DATA:
BEGIN

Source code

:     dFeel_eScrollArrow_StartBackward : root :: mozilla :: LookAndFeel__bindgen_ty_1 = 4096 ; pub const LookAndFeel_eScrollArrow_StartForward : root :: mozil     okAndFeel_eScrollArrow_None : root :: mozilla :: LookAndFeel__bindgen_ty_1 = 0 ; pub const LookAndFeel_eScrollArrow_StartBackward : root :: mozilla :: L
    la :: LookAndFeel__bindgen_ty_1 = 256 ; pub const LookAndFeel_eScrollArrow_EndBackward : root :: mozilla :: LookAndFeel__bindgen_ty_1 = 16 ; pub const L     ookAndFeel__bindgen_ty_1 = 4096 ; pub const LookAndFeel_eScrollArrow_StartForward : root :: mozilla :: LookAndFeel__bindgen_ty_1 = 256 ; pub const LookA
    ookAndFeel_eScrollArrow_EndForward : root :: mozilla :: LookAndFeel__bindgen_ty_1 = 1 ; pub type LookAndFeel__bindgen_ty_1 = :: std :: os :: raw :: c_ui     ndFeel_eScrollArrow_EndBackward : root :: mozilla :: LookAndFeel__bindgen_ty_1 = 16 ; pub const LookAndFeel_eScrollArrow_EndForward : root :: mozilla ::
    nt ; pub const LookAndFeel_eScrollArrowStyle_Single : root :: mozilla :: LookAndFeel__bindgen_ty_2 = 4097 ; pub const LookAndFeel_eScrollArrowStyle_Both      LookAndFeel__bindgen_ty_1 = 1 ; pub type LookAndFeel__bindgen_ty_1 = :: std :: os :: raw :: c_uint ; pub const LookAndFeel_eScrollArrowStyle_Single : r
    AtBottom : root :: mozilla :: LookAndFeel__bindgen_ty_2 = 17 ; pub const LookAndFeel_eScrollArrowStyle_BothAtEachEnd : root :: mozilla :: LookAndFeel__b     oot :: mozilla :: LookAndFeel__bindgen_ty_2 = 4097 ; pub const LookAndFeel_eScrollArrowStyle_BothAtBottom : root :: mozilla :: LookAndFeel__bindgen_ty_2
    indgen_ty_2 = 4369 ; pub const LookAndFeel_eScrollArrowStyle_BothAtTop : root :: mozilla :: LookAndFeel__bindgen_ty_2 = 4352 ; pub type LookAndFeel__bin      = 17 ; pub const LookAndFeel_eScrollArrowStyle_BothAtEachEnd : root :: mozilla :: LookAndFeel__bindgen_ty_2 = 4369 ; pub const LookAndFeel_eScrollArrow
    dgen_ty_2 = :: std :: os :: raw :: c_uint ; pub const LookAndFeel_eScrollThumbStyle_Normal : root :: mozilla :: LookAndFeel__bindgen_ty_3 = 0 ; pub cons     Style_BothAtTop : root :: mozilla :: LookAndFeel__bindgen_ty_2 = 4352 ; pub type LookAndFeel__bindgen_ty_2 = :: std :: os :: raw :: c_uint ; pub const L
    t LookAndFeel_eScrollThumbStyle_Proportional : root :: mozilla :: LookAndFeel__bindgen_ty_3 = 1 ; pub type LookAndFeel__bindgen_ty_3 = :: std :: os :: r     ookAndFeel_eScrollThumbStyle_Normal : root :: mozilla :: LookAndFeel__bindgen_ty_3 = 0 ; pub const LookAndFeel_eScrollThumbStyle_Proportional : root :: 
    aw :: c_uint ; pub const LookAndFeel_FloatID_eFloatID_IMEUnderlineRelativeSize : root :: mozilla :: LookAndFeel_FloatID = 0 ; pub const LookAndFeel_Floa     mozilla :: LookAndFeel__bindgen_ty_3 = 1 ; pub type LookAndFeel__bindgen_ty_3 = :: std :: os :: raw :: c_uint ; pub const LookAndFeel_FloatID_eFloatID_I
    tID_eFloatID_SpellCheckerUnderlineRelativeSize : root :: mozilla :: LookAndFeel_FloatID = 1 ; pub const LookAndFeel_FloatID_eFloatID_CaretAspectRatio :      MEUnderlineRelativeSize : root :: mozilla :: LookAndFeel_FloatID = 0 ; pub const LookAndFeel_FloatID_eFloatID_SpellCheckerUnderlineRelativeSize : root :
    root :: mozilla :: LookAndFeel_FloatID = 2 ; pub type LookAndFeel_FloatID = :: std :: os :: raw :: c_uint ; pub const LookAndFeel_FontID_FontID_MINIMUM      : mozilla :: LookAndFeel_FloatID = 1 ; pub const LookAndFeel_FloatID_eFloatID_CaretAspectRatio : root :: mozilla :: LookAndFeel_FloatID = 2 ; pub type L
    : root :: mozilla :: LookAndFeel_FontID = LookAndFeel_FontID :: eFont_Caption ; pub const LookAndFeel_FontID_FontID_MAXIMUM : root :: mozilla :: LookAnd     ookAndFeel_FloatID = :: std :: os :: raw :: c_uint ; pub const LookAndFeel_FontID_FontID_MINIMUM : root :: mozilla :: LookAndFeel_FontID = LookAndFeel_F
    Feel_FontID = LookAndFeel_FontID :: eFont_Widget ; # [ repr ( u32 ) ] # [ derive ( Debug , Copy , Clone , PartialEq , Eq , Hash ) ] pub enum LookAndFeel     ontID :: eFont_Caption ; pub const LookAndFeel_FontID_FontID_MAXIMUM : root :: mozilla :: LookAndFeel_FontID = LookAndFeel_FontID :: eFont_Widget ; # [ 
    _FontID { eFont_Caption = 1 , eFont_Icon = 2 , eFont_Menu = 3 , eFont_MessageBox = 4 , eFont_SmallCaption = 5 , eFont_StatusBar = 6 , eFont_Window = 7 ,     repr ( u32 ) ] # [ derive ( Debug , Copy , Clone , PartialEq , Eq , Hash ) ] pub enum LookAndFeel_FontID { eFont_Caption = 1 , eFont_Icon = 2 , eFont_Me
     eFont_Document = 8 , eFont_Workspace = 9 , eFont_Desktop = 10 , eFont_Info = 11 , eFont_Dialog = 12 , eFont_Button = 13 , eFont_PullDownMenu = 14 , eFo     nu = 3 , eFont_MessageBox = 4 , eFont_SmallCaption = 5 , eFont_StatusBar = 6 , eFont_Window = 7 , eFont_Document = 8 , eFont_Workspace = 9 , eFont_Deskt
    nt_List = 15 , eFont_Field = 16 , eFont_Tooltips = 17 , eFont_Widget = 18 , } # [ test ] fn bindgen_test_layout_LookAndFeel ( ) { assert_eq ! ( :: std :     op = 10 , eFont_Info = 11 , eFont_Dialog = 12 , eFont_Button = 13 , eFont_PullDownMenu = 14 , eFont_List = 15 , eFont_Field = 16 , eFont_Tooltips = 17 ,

END

TASK TO CARRY OUT:
Having gone through the data above, repeat it exactly.

WRITTEN REPLY:
Source code

:     dFeel_eScrollArrow_StartBackward : root :: mozilla :: LookAndFeel__bindgen_ty_1 = 4096 ; pub const LookAndFeel_eScrollArrow_StartForward : root :: mozil     okAndFeel_eScrollArrow_None : root :: mozilla :: LookAndFeel__bindgen_ty_1 = 0 ; pub const LookAndFeel_eScrollArrow_StartBackward : root :: mozilla :: L
    la :: LookAndFeel__bindgen_ty_1 = 256 ; pub const LookAndFeel_eScrollArrow_EndBackward : root :: mozilla :: LookAndFeel__bindgen_ty_1 = 16 ; pub const L     ookAndFeel__bindgen_ty_1 = 4096 ; pub const LookAndFeel_eScrollArrow_StartForward : root :: mozilla :: LookAndFeel__bindgen_ty_1 = 256 ; pub const LookA
    ookAndFeel_eScrollArrow_EndForward : root :: mozilla :: LookAndFeel__bindgen_ty_1 = 1 ; pub type LookAndFeel__bindgen_ty_1 = :: std :: os :: raw :: c_ui     ndFeel_eScrollArrow_EndBackward : root :: mozilla :: LookAndFeel__bindgen_ty_1 = 16 ; pub const LookAndFeel_eScrollArrow_EndForward : root :: mozilla ::
    nt ; pub const LookAndFeel_eScrollArrowStyle_Single : root :: mozilla :: LookAndFeel__bindgen_ty_2 = 4097 ; pub const LookAndFeel_eScrollArrowStyle_Both      LookAndFeel__bindgen_ty_1 = 1 ; pub type LookAndFeel__bindgen_ty_1 = :: std :: os :: raw :: c_uint ; pub const LookAndFeel_eScrollArrowStyle_Single : r
    AtBottom : root :: mozilla :: LookAndFeel__bindgen_ty_2 = 17 ; pub const LookAndFeel_eScrollArrowStyle_BothAtEachEnd : root :: mozilla :: LookAndFeel__b     oot :: mozilla :: LookAndFeel__bindgen_ty_2 = 4097 ; pub const LookAndFeel_eScrollArrowStyle_BothAtBottom : root :: mozilla :: LookAndFeel__bindgen_ty_2
    indgen_ty_2 = 4369 ; pub const LookAndFeel_eScrollArrowStyle_BothAtTop : root :: mozilla :: LookAndFeel__bindgen_ty_2 = 4352 ; pub type LookAndFeel__bin      = 17 ; pub const LookAndFeel_eScrollArrowStyle_BothAtEachEnd : root :: mozilla :: LookAndFeel__bindgen_ty_2 = 4369 ; pub const LookAndFeel_eScrollArrow
    dgen_ty_2 = :: std :: os :: raw :: c_uint ; pub const LookAndFeel_eScrollThumbStyle_Normal : root :: mozilla :: LookAndFeel__bindgen_ty_3 = 0 ; pub cons     Style_BothAtTop : root :: mozilla :: LookAndFeel__bindgen_ty_2 = 4352 ; pub type LookAndFeel__bindgen_ty_2 = :: std :: os :: raw :: c_uint ; pub const L
    t LookAndFeel_eScrollThumbStyle_Proportional : root :: mozilla :: LookAndFeel__bindgen_ty_3 = 1 ; pub type LookAndFeel__bindgen_ty_3 = :: std :: os :: r     ookAndFeel_eScrollThumbStyle_Normal : root :: mozilla :: LookAndFeel__bindgen_ty_3 = 0 ; pub const LookAndFeel_eScrollThumbStyle_Proportional : root :: 
    aw :: c_uint ; pub const LookAndFeel_FloatID_eFloatID_IMEUnderlineRelativeSize : root :: mozilla :: LookAndFeel_FloatID = 0 ; pub const LookAndFeel_Floa     mozilla :: LookAndFeel__bindgen_ty_3 = 1 ; pub type LookAndFeel__bindgen_ty_3 = :: std :: os :: raw :: c_uint ; pub const LookAndFeel_FloatID_eFloatID_I
    tID_eFloatID_SpellCheckerUnderlineRelativeSize : root :: mozilla :: LookAndFeel_FloatID = 1 ; pub const LookAndFeel_FloatID_eFloatID_CaretAspectRatio :      MEUnderlineRelativeSize : root :: mozilla :: LookAndFeel_FloatID = 0 ; pub const LookAndFeel_FloatID_eFloatID_SpellCheckerUnderlineRelativeSize : root :
    root :: mozilla :: LookAndFeel_FloatID = 2 ; pub type LookAndFeel_FloatID = :: std :: os :: raw :: c_uint ; pub const LookAndFeel_FontID_FontID_MINIMUM      : mozilla :: LookAndFeel_FloatID = 1 ; pub const LookAndFeel_FloatID_eFloatID_CaretAspectRatio : root :: mozilla :: LookAndFeel_FloatID = 2 ; pub type L
    : root :: mozilla :: LookAndFeel_FontID = LookAndFeel_FontID :: eFont_Caption ; pub const LookAndFeel_FontID_FontID_MAXIMUM : root :: mozilla :: LookAnd     ookAndFeel_FloatID = :: std :: os :: raw :: c_uint ; pub const LookAndFeel_FontID_FontID_MINIMUM : root :: mozilla :: LookAndFeel_FontID = LookAndFeel_F
    Feel_FontID = LookAndFeel_FontID :: eFont_Widget ; # [ repr ( u32 ) ] # [ derive ( Debug , Copy , Clone , PartialEq , Eq , Hash ) ] pub enum LookAndFeel     ontID :: eFont_Caption ; pub const LookAndFeel_FontID_FontID_MAXIMUM : root :: mozilla :: LookAndFeel_FontID = LookAndFeel_FontID :: eFont_Widget ; # [ 
    _FontID { eFont_Caption = 1 , eFont_Icon = 2 , eFont_Menu = 3 , eFont_MessageBox = 4 , eFont_SmallCaption = 5 , eFont_StatusBar = 6 , eFont_Window = 7 ,     repr ( u32 ) ] # [ derive ( Debug , Copy , Clone , PartialEq , Eq , Hash ) ] pub enum LookAndFeel_FontID { eFont_Caption = 1 , eFont_Icon = 2 , eFont_Me
     eFont_Document = 8 , eFont_Workspace = 9 , eFont_Desktop = 10 , eFont_Info = 11 , eFont_Dialog = 12 , eFont_Button = 13 , eFont_PullDownMenu = 14 , eFo     nu = 3 , eFont_MessageBox = 4 , eFont_SmallCaption = 5 , eFont_StatusBar = 6 , eFont_Window = 7 , eFont_Document = 8 , eFont_Workspace = 9 , eFont_Deskt
    nt_List = 15 , eFont_Field = 16 , eFont_Tooltips = 17 , eFont_Widget = 18 , } # [ test ] fn bindgen_test_layout_LookAndFeel ( ) { assert_eq ! ( :: std :     op = 10 , eFont_Info = 11 , eFont_Dialog = 12 , eFont_Button = 13 , eFont_PullDownMenu = 14 , eFont_List = 15 , eFont_Field = 16 , eFont_Tooltips = 17 ,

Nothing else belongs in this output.